* _Task item_: Tally the lines of the records below that include the word "left", and write down only that tally.

Dataset records Block Start

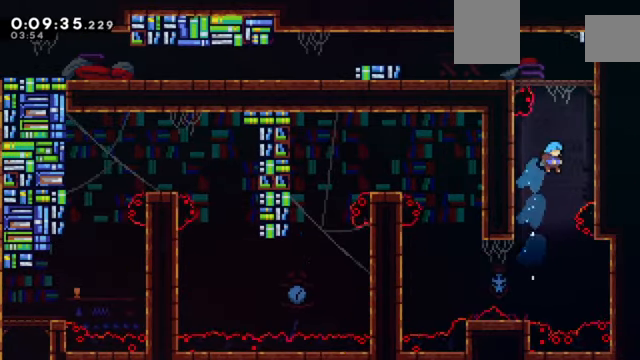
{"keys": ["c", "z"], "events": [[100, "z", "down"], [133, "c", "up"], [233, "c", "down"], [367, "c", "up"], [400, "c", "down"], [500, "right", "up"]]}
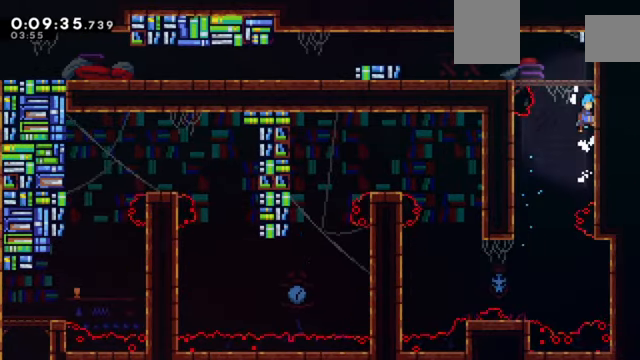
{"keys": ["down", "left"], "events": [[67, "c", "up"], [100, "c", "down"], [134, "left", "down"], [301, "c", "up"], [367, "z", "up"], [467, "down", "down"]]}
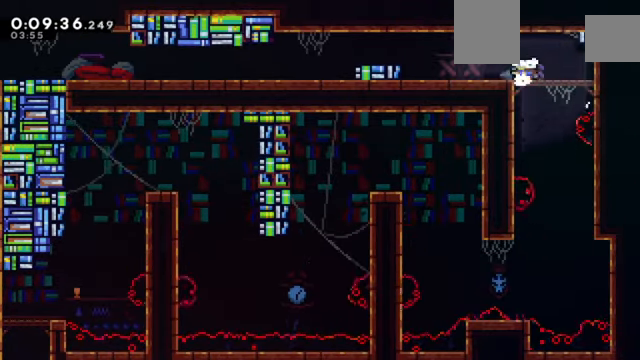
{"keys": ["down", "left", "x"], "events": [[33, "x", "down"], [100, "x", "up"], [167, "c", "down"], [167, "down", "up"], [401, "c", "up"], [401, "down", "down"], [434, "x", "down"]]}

Dataset records Block End
Dataset records Block Start

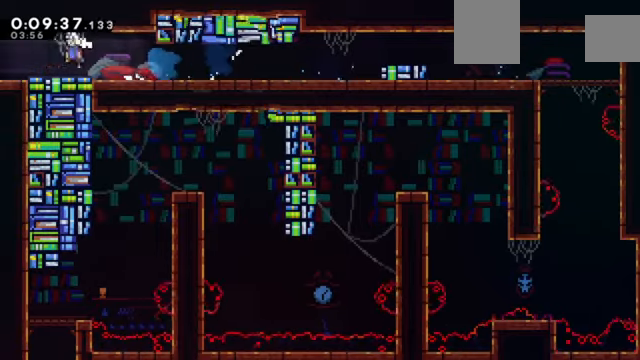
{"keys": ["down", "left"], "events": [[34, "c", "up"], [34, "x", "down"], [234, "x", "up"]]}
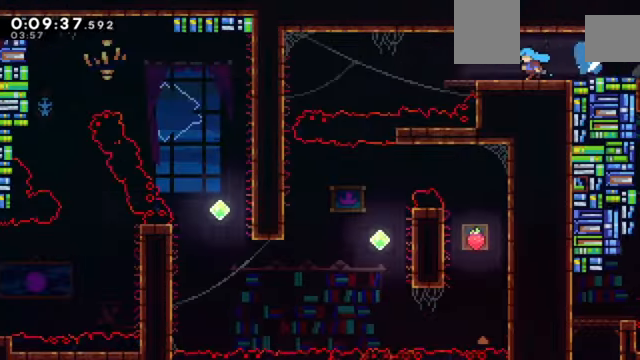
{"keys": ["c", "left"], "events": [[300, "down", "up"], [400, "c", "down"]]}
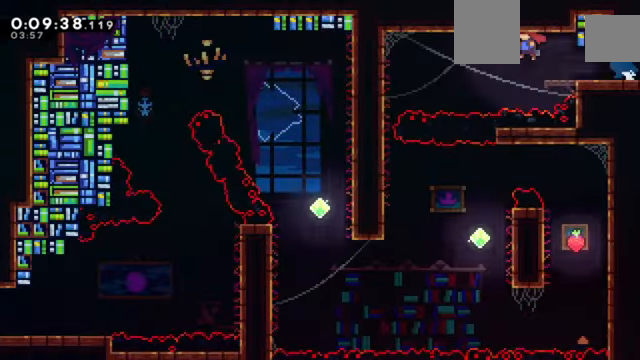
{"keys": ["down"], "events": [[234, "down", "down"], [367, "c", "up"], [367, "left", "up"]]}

Dataset records Block End

* _Response area_: 5